··· Input data

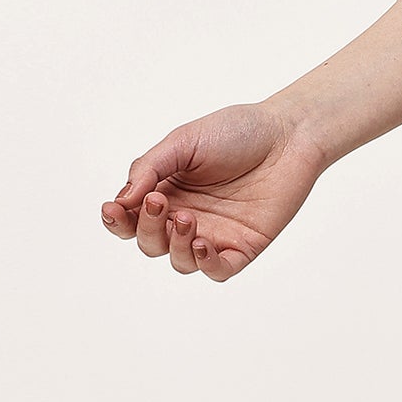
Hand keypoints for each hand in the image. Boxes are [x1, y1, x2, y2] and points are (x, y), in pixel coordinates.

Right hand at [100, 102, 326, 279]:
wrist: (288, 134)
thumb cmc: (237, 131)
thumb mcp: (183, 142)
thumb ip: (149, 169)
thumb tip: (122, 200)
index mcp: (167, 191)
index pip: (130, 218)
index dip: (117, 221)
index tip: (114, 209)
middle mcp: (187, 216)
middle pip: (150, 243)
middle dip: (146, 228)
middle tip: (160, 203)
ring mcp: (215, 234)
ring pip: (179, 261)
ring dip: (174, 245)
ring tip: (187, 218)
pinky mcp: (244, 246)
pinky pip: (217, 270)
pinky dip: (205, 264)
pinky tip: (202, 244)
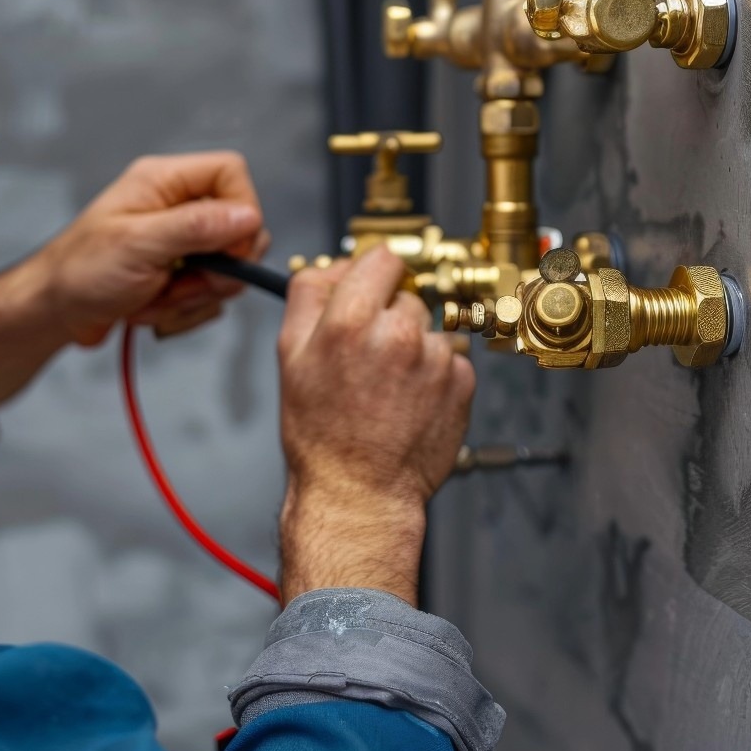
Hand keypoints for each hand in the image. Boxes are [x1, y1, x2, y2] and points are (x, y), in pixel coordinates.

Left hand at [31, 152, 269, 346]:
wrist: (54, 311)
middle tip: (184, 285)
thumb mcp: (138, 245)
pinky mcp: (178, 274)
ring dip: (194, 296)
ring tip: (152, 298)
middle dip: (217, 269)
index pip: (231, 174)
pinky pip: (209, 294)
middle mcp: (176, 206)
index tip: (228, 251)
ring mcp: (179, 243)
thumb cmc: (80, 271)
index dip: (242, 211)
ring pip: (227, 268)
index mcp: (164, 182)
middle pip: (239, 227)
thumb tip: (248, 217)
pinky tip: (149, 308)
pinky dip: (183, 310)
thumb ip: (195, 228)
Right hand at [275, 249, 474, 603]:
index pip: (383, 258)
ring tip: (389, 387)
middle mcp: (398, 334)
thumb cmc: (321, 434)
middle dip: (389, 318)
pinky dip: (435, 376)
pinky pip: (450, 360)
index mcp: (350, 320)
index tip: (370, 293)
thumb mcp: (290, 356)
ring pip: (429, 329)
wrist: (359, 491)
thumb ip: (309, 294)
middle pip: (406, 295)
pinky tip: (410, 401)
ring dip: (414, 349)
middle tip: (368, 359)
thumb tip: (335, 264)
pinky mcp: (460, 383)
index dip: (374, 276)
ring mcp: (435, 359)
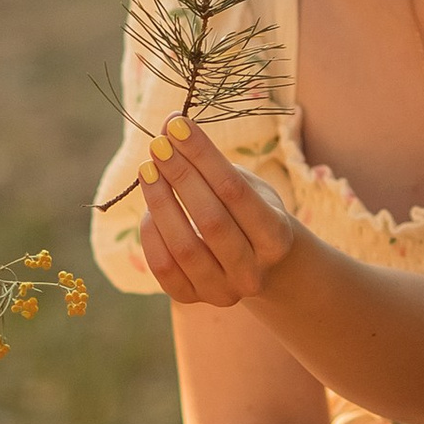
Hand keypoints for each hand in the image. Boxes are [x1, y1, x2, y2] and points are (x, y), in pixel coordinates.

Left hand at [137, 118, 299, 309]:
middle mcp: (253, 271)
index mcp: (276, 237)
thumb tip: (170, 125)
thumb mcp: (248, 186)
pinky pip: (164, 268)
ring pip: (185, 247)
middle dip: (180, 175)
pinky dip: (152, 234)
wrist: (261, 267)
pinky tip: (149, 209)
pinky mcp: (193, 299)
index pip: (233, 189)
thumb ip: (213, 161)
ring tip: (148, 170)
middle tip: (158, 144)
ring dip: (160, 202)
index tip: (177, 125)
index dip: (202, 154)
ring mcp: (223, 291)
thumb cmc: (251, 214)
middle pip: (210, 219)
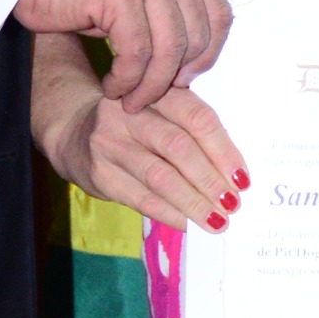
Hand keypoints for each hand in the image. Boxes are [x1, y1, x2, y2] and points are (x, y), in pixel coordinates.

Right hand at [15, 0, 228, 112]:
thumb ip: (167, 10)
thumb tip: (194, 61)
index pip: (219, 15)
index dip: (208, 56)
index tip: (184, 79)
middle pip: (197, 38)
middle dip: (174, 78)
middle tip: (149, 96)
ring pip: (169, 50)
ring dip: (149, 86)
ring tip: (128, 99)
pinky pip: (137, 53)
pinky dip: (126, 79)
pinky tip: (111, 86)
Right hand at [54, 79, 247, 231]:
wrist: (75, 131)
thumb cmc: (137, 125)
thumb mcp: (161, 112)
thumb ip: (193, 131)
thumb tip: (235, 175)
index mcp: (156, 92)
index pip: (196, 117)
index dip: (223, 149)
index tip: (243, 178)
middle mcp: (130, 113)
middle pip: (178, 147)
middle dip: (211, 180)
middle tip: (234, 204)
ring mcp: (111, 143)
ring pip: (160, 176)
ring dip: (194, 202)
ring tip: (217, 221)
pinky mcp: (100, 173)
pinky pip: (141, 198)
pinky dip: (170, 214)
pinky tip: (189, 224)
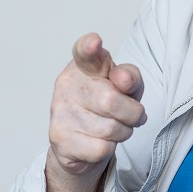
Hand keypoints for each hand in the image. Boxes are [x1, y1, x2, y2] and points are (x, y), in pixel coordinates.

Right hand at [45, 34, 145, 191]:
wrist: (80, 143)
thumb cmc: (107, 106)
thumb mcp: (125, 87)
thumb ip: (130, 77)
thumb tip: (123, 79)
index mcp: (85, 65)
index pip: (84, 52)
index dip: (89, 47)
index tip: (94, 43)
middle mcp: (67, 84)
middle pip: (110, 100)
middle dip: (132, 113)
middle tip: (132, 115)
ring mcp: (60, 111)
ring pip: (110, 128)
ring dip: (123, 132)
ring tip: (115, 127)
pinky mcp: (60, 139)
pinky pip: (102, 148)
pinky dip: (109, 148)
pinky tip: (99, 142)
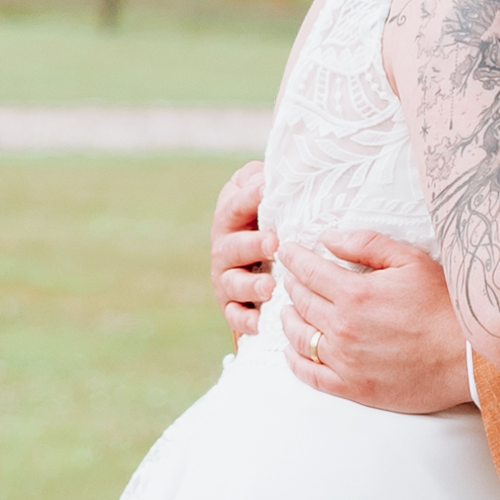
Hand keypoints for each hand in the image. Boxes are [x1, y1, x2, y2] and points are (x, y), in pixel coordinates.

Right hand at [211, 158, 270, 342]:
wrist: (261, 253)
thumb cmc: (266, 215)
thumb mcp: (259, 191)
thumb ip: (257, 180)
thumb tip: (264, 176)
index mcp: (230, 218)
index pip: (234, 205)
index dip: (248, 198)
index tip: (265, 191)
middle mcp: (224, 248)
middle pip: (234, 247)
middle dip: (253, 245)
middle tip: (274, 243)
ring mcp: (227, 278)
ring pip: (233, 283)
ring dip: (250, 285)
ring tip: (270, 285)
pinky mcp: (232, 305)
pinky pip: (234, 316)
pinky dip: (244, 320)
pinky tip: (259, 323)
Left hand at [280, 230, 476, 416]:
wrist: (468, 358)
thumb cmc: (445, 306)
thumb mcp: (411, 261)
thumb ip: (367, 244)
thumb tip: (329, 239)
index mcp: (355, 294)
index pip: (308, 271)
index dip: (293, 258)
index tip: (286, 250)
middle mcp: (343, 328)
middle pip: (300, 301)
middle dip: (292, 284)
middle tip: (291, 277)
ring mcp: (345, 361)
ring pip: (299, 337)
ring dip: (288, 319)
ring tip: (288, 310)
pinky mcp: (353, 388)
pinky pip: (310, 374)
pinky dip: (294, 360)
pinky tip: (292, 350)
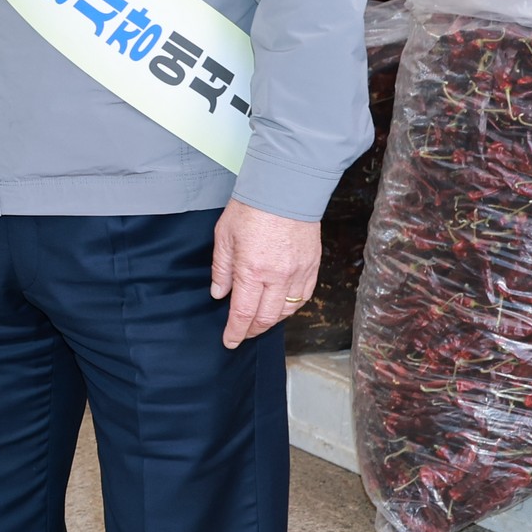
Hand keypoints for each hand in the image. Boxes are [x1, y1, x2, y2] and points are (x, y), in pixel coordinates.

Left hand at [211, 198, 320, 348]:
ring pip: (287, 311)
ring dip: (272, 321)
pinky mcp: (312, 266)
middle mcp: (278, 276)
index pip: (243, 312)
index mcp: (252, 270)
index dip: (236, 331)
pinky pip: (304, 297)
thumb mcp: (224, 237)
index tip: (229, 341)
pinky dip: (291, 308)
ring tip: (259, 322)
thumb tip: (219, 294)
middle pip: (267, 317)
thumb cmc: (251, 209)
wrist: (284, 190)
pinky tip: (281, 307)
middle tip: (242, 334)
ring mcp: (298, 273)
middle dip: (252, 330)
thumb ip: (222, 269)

······

Exercise instructions
Locate and copy each line in the data above that includes the word "Left".

The answer
Left hand at [31, 152, 269, 346]:
Left hand at [137, 118, 299, 309]:
Left hand at [280, 230, 476, 416]:
Left hand at [211, 198, 320, 348]:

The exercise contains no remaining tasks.